Reproduce the listing word for word, starting at its very first line and ending at the line that contains "prevention-incendie.fr/tarn/index.html", with both of those lines included.

.....

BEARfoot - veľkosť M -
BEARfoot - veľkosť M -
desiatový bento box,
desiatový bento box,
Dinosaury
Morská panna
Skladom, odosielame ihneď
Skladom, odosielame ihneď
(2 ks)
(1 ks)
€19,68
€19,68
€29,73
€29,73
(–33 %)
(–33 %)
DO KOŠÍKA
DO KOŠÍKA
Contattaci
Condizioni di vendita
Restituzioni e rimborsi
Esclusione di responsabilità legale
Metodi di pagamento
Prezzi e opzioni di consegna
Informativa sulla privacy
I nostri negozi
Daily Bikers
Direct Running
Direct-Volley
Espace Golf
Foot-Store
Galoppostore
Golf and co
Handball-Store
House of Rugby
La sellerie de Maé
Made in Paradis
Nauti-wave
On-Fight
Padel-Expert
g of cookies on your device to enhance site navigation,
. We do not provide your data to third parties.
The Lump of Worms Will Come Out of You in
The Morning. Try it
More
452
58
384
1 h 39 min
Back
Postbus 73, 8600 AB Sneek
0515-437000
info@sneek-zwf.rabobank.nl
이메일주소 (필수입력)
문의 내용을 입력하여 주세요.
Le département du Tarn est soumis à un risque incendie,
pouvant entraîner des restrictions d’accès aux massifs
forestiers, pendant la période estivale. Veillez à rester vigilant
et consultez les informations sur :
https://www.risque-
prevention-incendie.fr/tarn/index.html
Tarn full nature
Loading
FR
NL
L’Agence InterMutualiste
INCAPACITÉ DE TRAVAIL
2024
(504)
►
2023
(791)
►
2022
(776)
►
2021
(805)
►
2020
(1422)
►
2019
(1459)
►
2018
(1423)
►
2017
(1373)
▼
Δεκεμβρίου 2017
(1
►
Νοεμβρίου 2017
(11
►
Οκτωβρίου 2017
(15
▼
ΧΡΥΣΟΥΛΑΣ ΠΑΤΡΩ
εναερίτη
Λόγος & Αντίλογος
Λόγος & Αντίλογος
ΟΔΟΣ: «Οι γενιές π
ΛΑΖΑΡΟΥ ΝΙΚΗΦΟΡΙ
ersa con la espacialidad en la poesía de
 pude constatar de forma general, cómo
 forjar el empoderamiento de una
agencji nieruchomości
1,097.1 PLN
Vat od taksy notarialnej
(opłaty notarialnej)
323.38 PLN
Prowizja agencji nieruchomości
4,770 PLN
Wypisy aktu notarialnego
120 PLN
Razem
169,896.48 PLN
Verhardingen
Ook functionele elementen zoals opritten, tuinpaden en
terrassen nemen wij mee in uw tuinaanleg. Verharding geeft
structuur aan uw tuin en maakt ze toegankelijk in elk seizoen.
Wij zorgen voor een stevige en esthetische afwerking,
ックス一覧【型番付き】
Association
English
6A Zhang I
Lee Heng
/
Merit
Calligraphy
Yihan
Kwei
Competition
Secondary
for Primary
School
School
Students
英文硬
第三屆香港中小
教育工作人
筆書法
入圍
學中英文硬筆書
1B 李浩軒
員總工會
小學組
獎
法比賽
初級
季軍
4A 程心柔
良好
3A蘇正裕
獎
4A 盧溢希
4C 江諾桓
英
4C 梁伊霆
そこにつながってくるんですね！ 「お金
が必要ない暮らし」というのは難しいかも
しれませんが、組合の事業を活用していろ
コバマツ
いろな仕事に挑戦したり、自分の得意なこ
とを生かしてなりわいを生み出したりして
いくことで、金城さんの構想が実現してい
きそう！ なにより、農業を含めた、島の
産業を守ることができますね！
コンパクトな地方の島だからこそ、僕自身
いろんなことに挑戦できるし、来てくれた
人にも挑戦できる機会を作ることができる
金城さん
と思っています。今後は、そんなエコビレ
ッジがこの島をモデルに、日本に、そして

.....

Output below:
BEARfoot - veľkosť M -
BEARfoot - veľkosť M -
desiatový bento box,
desiatový bento box,
Dinosaury
Morská panna
Skladom, odosielame ihneď
Skladom, odosielame ihneď
(2 ks)
(1 ks)
€19,68
€19,68
€29,73
€29,73
(–33 %)
(–33 %)
DO KOŠÍKA
DO KOŠÍKA
Contattaci
Condizioni di vendita
Restituzioni e rimborsi
Esclusione di responsabilità legale
Metodi di pagamento
Prezzi e opzioni di consegna
Informativa sulla privacy
I nostri negozi
Daily Bikers
Direct Running
Direct-Volley
Espace Golf
Foot-Store
Galoppostore
Golf and co
Handball-Store
House of Rugby
La sellerie de Maé
Made in Paradis
Nauti-wave
On-Fight
Padel-Expert
g of cookies on your device to enhance site navigation,
. We do not provide your data to third parties.
The Lump of Worms Will Come Out of You in
The Morning. Try it
More
452
58
384
1 h 39 min
Back
Postbus 73, 8600 AB Sneek
0515-437000
info@sneek-zwf.rabobank.nl
이메일주소 (필수입력)
문의 내용을 입력하여 주세요.
Le département du Tarn est soumis à un risque incendie,
pouvant entraîner des restrictions d’accès aux massifs
forestiers, pendant la période estivale. Veillez à rester vigilant
et consultez les informations sur :
https://www.risque-
prevention-incendie.fr/tarn/index.html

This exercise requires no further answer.